It’s economic analysis, not commentary

Every time the statistical authority releases new data there is a surge in economic commentary. Not analysis, but commentary. A thoughtful analysis would usually say that a single new data point doesn’t provide enough information to change anything we thought previously. There’s just too much randomness and error in point estimates to be able to tell much from them. Commentary is different because it creates a narrative and fits the data into that narrative.

A good example is the narrative about double and triple-dips in the UK. Commentators made much of the ONS’ revisions to the GDP series that ‘revised away’ the triple-dip, ‘vindicating Osborne’. The revisions may have eliminated a slight dip in GDP but they didn’t change anyone’s understanding of what had happened in the macroeconomy. That data was important for commentary but not for analysis. In fairness to commentators, distinguishing genuine trends from randomness is not easy. Our eyes are drawn to ‘streaks’, whether in football games or economic time series, even when the series is essentially random. Economists are always looking for techniques to separate the streaks from the randomness. The problem we face is that many of the tools are fairly impenetrable to casual observers and hard to explain.

Edward Tufte has suggested using randomised sparklines to visually distinguish genuine trends from deceptive streaks, so I thought I’d give it a go with the last four years of UK unemployment data. Here is the monthly change in the UK unemployment rate since June 2009: Monthly percentage point change in UK unemployment rate: June 2009-October 2013. We think that a recovery has begun so the recent years’ falling unemployment looks good. Now let’s try randomising the values and see if the ‘streak’ disappears.

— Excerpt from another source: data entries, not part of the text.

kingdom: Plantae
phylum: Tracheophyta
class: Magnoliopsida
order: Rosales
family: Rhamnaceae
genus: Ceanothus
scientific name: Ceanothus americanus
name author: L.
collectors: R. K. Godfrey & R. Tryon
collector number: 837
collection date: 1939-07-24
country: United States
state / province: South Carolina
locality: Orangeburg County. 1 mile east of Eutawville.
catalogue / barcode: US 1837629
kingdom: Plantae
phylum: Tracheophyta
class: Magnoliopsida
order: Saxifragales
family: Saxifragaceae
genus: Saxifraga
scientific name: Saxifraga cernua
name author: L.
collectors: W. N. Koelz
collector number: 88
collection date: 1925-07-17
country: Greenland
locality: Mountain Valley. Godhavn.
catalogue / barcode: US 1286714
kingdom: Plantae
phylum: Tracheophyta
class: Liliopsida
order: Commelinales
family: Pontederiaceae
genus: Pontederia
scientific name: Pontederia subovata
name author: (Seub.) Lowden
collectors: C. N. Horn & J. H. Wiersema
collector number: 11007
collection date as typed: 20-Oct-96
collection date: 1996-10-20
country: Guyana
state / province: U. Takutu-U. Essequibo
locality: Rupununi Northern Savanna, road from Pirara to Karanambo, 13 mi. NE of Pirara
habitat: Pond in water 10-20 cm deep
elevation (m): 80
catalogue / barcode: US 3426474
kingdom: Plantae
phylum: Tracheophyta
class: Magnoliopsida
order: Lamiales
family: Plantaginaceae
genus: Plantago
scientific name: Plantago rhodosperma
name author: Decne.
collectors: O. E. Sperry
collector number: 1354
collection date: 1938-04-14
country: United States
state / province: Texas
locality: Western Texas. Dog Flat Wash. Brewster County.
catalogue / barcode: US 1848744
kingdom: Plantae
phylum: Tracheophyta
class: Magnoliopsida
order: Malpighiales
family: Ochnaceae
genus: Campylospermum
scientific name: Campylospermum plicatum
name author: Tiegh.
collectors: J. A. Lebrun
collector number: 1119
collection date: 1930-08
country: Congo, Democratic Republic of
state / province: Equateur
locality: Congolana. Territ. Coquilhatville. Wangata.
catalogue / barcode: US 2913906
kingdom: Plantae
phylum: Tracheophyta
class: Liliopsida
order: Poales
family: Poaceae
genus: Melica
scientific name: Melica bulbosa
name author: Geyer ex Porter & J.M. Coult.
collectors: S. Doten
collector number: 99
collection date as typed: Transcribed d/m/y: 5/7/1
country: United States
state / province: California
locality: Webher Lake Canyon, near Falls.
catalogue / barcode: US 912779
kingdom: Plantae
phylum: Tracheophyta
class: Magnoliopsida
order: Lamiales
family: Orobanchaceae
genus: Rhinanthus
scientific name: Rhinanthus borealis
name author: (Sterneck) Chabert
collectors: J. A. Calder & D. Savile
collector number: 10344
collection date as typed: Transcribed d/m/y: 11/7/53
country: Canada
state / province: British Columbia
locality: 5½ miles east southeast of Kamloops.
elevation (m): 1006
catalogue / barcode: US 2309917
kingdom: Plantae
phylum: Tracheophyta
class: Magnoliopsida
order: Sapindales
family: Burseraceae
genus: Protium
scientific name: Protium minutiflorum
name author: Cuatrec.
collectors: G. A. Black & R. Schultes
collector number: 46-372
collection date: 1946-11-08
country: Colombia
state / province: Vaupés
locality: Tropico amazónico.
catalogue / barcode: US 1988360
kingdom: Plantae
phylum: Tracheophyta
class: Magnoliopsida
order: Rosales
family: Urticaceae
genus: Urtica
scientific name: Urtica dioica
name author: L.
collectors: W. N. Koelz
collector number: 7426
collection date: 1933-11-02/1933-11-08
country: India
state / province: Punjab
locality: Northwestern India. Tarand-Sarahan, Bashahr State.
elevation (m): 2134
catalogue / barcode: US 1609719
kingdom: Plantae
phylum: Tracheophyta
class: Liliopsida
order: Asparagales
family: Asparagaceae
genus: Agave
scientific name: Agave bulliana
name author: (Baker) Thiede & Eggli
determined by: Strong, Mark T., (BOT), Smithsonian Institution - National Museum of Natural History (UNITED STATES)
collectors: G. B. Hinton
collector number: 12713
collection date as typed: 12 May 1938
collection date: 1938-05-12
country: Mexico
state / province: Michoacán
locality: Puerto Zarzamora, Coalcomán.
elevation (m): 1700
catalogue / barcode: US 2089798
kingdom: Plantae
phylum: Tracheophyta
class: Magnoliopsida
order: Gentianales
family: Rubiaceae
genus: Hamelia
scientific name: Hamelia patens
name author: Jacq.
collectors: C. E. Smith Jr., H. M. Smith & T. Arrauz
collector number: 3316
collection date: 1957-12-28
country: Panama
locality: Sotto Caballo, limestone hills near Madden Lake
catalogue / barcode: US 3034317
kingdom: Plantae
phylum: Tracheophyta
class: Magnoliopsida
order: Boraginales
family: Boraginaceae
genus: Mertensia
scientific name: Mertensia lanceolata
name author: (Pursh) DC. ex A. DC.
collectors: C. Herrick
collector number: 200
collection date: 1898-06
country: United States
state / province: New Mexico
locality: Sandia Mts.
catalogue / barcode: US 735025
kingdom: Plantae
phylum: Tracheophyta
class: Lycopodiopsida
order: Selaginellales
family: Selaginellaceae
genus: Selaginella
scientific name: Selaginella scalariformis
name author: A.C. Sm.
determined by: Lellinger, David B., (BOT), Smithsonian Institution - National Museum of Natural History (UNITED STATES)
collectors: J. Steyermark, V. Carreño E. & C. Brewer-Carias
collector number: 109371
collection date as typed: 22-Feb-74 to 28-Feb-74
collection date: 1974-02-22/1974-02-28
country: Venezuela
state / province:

Here are ten sparklines with shuffled values:Randomly shuffled unemployment data To my eye there is still a lot of streakiness there, which suggests that the current run might be just randomness. Indeed, a more traditional graphic, such as the partial autocorrelation plot, confirms that the data isn’t streaky:Partial autocorrelation function of UK unemployment rate 2009-2013

That doesn’t mean we aren’t seeing a recovery—unemployment tends to lag other indicators and the recovery is recent—but we should be hesitant to causally interpret the latest release. So far, so good, but it’s nothing that any economist couldn’t have told you already. Autocorrelation is already used by most people to gauge ‘streakiness’ far more effectively than the randomised sparklines, so what do they add? When talking to another economist I’m not sure that they are useful. When communicating with people who don’t know their ARs from their MAs they could be extremely helpful in overcoming the narrative bias. The key will be to make them accessible and quick to produce as an explanatory tool since I don’t see them being used in final outputs.

2 replies
  1. Matt Nolan
    Matt Nolan says:

    “A thoughtful analysis would usually say that a single new data point doesn’t provide enough information to change anything we thought previously. There’s just too much randomness and error in point estimates to be able to tell much from them. Commentary is different because it creates a narrative and fits the data into that narrative.”